Among the other female performers to feature in the exhibition are the late Molly Weir, the comedy actress who shot to fame in the golden age of radio comedy in the 1940s and 50s, but is probably best remembered for starring in children’s TV show Rentaghost in the 70s and 80s.

Lulu, who was born in Stirlingshire in 1948, is perhaps a surprising inclusion in the exhibition, given her breakthrough into showbusiness was thanks to her singing talents, but between 1967 and 1985 she starred in no fewer than 14 of her own music and comedy programmes.

Exhibition curator Imogen Gibbon says: “We started off with the idea of looking at the history of entertainment in Scotland, as well knew we had quite a lot of material in our own archives.
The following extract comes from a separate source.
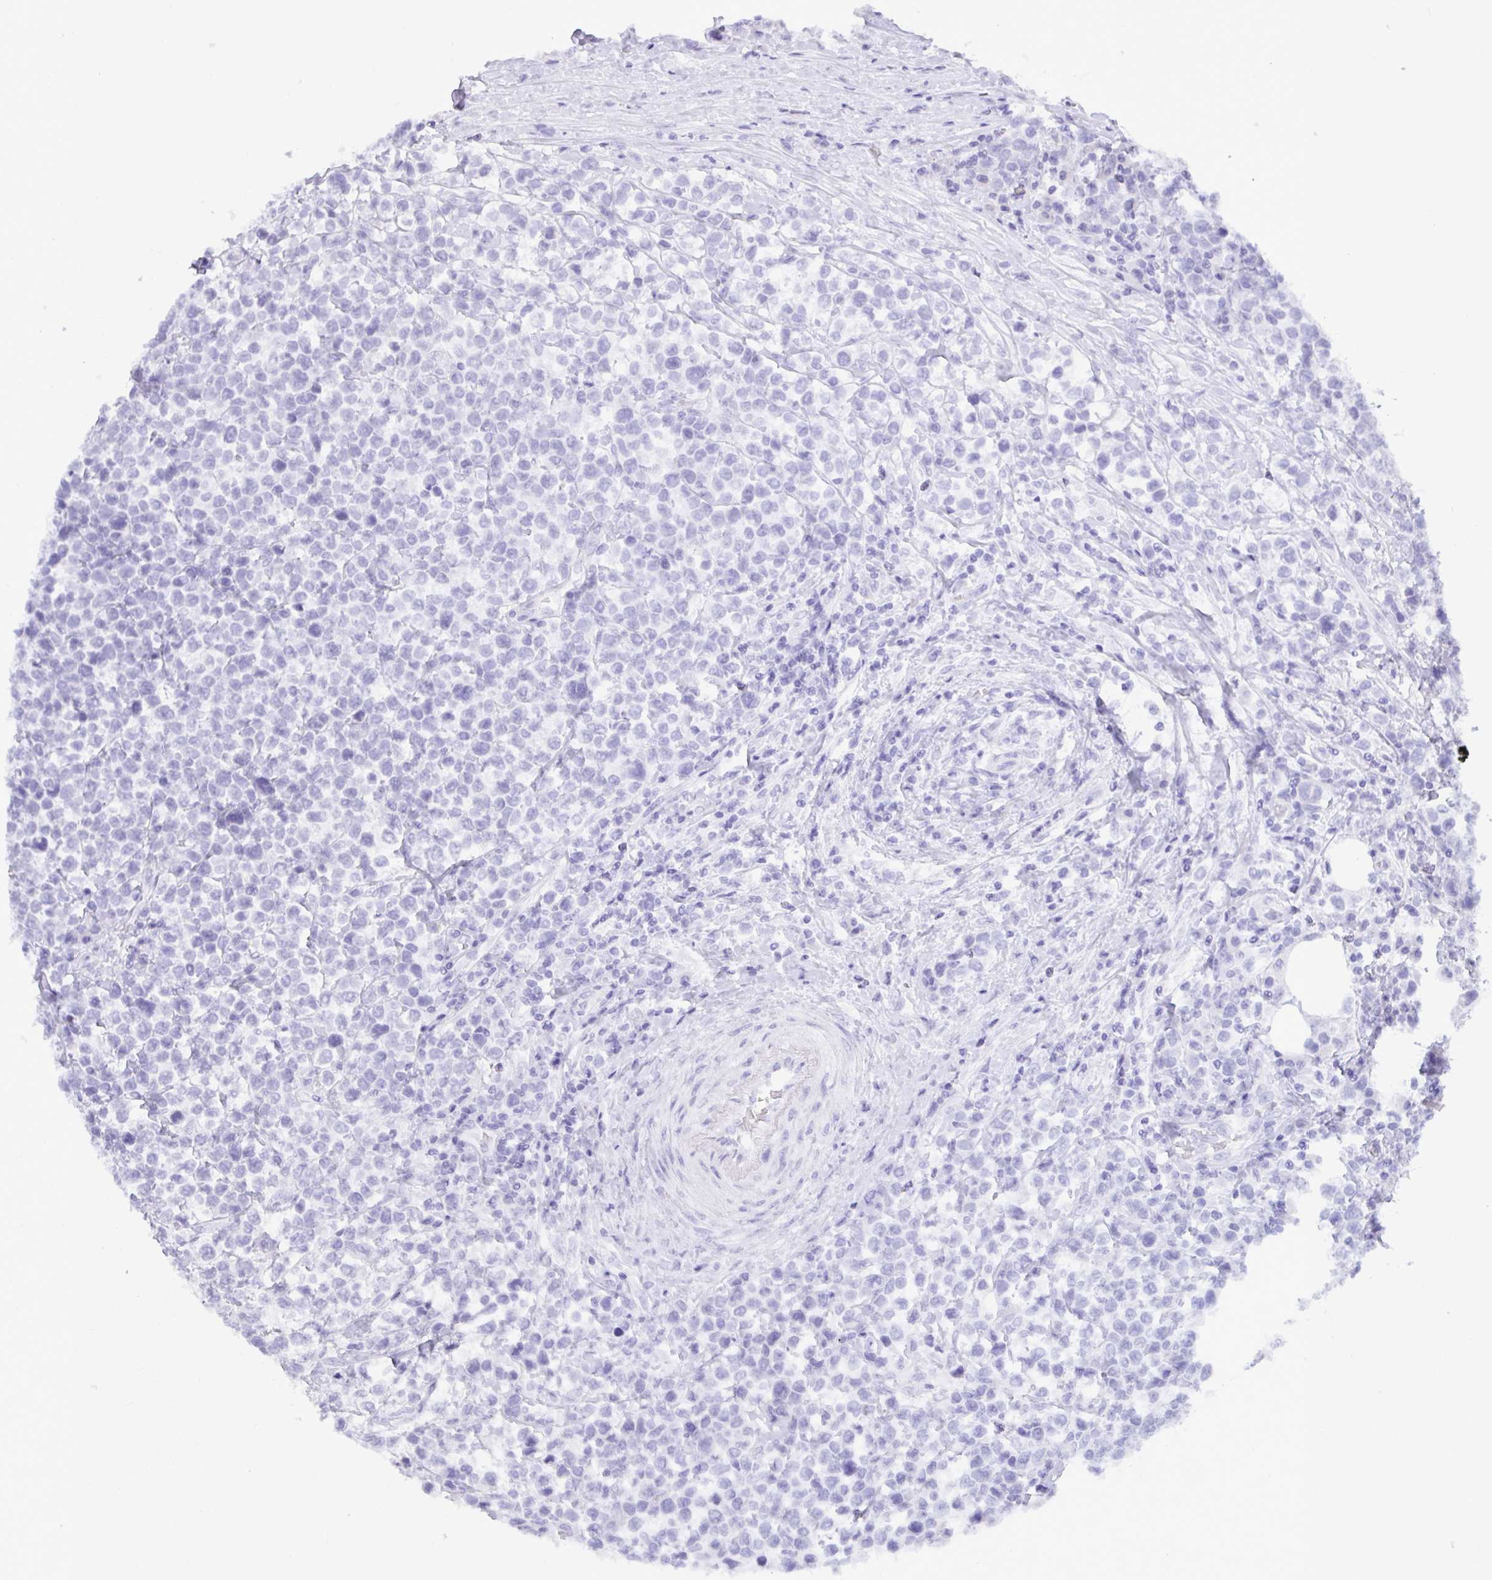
{"staining": {"intensity": "negative", "quantity": "none", "location": "none"}, "tissue": "lymphoma", "cell_type": "Tumor cells", "image_type": "cancer", "snomed": [{"axis": "morphology", "description": "Malignant lymphoma, non-Hodgkin's type, High grade"}, {"axis": "topography", "description": "Soft tissue"}], "caption": "Immunohistochemistry (IHC) micrograph of human malignant lymphoma, non-Hodgkin's type (high-grade) stained for a protein (brown), which displays no expression in tumor cells.", "gene": "C4orf33", "patient": {"sex": "female", "age": 56}}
We didn’t just want to concentrate on the comedy greats, we wanted to look at some of the comedy actors and variety performers, particularly in the first half of the 20th century, when a lot of them had a number of talents.

“We decided to finish the exhibition in 1975 to coincide with Billy Connolly’s big breakthrough exhibition on Parkinson, but I’d certainly hope we could do at least another big exhibition covering the later years.”

Comedy historian Susan Morrison says: “A lot of the older comedians are almost completely forgotten about now and it’s amazing how many people you speak to who haven’t heard of Rikki Fulton or Chic Murray.

“Part of the problem is that it’s very difficult to find footage of a lot of the great comedians. The exhibition will hopefully do a lot to reintroduce them to people.”